— Et ton mari ? Où est-il ?

— Le prince ? Il est mort. Je suis veuve, donc libre, et c’est pourquoi l’Empereur a décidé d’utiliser mes services.

A mesure qu’elle parlait, la colère désertait peu à peu les traits convulsés du géant, mais la méfiance demeurait.

— Que lui as-tu dit de moi à cet Anglais ? de-manda-t-il.

— J’ai dit ce que nous avions convenu à Santorin : que vous étiez mon serviteur et j’ai ajouté que j’étais très fatiguée, que nous parlerions plus tard. Cela nous laisse un peu de temps pour réfléchir, car cette rencontre inattendue m’a prise au dépourvu.

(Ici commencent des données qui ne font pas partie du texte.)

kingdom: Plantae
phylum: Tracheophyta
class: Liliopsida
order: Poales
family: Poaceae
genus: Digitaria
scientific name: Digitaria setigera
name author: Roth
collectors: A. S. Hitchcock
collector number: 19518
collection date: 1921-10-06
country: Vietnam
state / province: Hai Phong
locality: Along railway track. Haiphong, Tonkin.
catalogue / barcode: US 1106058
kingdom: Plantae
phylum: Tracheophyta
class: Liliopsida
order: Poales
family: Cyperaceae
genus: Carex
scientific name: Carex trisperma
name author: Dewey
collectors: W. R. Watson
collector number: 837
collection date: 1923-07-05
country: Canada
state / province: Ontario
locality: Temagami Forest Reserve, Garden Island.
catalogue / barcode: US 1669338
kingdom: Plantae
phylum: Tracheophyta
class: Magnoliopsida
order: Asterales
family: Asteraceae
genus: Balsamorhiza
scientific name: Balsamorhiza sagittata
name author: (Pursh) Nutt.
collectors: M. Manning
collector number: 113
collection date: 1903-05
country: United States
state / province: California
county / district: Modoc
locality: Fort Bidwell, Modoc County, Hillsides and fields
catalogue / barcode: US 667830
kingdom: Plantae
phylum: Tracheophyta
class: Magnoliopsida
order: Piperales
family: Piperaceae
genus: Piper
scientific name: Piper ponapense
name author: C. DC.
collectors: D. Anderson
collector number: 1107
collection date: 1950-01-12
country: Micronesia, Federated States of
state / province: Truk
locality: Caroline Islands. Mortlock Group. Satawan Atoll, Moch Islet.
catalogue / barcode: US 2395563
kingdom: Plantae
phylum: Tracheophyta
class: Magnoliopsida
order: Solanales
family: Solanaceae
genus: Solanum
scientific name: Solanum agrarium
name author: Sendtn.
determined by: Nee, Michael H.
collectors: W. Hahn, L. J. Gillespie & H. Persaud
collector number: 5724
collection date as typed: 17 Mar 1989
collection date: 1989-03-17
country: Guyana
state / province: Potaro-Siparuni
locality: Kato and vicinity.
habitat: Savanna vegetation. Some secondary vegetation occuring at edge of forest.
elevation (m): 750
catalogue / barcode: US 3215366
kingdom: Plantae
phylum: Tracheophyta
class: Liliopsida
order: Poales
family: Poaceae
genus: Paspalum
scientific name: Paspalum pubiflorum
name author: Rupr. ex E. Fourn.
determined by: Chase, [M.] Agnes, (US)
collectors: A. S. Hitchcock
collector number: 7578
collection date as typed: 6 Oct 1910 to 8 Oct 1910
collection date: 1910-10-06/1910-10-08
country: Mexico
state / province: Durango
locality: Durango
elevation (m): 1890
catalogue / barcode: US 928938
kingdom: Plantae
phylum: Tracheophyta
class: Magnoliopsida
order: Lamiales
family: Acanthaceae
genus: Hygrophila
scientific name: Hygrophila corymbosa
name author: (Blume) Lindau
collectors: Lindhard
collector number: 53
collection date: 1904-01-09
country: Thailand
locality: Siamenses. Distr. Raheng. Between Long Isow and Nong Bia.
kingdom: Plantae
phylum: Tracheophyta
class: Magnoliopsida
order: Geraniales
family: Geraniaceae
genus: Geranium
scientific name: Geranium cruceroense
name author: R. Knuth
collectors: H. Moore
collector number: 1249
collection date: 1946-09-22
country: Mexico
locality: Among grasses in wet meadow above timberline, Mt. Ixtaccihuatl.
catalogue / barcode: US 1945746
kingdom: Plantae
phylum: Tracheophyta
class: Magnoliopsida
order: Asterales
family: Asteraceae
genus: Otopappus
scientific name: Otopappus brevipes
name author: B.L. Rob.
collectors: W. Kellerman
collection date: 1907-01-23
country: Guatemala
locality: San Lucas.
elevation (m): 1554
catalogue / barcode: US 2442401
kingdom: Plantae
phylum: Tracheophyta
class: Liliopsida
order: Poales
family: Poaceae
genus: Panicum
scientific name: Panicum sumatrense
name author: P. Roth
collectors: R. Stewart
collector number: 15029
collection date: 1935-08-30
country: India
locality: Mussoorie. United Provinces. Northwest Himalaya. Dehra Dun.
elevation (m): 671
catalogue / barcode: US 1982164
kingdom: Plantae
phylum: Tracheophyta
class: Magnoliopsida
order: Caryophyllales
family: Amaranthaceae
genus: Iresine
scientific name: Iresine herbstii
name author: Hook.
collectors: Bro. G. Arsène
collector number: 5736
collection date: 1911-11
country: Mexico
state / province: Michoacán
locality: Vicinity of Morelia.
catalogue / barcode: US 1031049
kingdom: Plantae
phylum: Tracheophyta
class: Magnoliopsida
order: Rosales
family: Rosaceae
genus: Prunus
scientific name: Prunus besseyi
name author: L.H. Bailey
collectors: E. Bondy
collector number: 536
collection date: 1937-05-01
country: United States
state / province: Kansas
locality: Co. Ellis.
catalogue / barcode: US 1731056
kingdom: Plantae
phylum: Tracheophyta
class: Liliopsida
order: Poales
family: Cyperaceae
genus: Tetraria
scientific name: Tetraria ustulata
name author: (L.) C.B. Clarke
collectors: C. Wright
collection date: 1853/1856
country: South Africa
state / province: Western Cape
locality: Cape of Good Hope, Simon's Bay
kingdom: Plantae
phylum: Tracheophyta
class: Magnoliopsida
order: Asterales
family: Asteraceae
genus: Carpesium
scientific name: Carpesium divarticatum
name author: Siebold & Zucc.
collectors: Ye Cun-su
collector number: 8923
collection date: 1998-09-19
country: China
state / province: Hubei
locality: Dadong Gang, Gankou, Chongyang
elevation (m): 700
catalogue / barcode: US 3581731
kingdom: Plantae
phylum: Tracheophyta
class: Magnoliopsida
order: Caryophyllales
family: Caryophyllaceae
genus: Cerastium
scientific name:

 » ... D’ailleurs, ajouta-t-elle, se souvenant tout à coup des premières paroles que lui avait adressées sir James, ce navire fait route vers Constantinople. N’est-ce pas le plus important ? Bientôt nous y débarquerons. Qu’importe, dès lors, le moyen que nous employons pour y entrer ? Bien plus ! Ne sommes-nous pas plus en sûreté sur une frégate anglaise que sur n’importe quel navire grec ?

Théodoros réfléchit un moment, si long d’ailleurs que Marianne, épuisée, alla s’asseoir sur la couchette qu’on lui avait attribuée pour attendre le résultat de ses cogitations. Le géant, les bras croisés, la tête basse, l’œil fixe, devait peser chacun des mots qu’elle avait prononcés. Finalement, il releva la tête et enveloppa la jeune femme d’un regard lourd de menaces :

— Tu as juré sur les saintes icônes, rappela-t-il. Si tu me trahis, non seulement tu seras damnée pour l’éternité, mais je t’étranglerai de mes mains !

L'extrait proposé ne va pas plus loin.